Goal of the exercise: This task asks for the lines from the one with "las 07:00 de" to the final line below, repeated exactly, with pictures omitted.

(Extracted page text data)
_ _ _ _
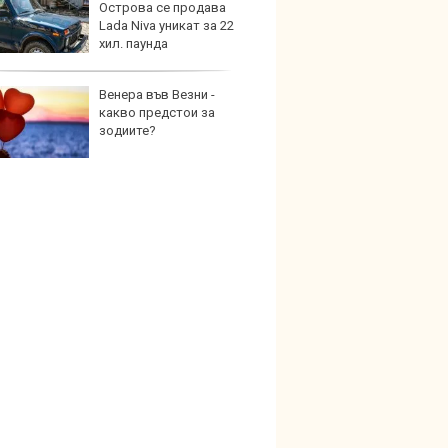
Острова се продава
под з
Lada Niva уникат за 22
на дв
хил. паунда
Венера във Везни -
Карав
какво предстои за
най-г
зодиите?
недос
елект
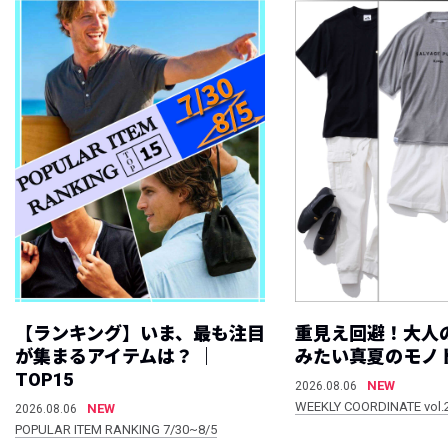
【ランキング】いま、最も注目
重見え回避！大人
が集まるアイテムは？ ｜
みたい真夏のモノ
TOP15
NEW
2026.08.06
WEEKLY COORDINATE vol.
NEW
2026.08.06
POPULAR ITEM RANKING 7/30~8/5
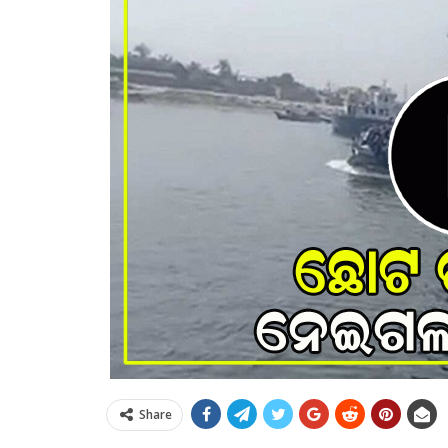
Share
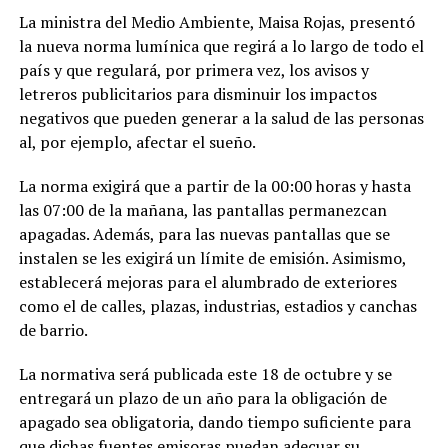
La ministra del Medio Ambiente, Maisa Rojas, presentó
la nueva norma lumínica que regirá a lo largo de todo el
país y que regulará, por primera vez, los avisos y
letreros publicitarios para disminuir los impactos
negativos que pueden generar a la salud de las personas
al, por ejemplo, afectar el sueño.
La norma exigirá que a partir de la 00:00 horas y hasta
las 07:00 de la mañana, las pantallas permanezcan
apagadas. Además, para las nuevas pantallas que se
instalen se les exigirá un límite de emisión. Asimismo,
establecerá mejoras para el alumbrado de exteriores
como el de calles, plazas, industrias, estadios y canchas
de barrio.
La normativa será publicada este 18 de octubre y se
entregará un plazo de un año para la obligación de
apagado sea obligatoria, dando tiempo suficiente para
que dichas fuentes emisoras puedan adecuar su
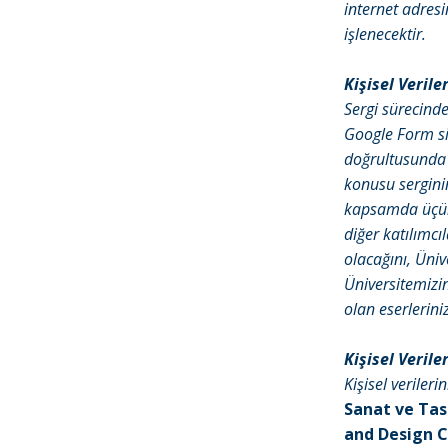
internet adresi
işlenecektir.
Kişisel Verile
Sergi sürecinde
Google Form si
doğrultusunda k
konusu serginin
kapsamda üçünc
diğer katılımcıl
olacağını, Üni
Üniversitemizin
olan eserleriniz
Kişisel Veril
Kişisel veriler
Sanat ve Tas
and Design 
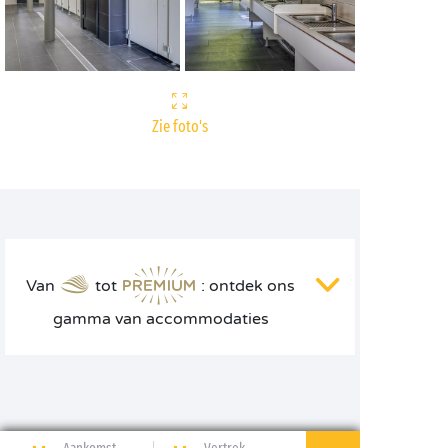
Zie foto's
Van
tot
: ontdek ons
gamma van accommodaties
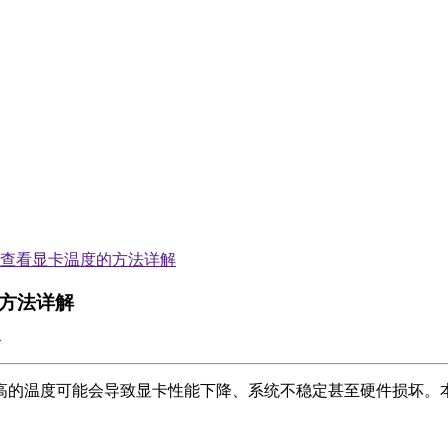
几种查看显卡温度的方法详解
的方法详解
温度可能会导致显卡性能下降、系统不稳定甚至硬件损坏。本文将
_ _ _ _
Answer box:
las 07:00 de la mañana, las pantallas permanezcan
apagadas. Además, para las nuevas pantallas que se
instalen se les exigirá un límite de emisión. Asimismo,
establecerá mejoras para el alumbrado de exteriores
como el de calles, plazas, industrias, estadios y canchas
de barrio.
La normativa será publicada este 18 de octubre y se
entregará un plazo de un año para la obligación de
apagado sea obligatoria, dando tiempo suficiente para
que dichas fuentes emisoras puedan adecuar su
internet adresi
işlenecektir.
Kişisel Verile
Sergi sürecinde
Google Form si
doğrultusunda k
konusu serginin
kapsamda üçünc
diğer katılımcıl
olacağını, Üni
Üniversitemizin
olan eserleriniz
Kişisel Veril
Kişisel veriler
Sanat ve Tas
and Design 
Zie foto's
Van
tot
: ontdek ons
gamma van accommodaties
几种查看显卡温度的方法详解
的方法详解
温度可能会导致显卡性能下降、系统不稳定甚至硬件损坏。本文将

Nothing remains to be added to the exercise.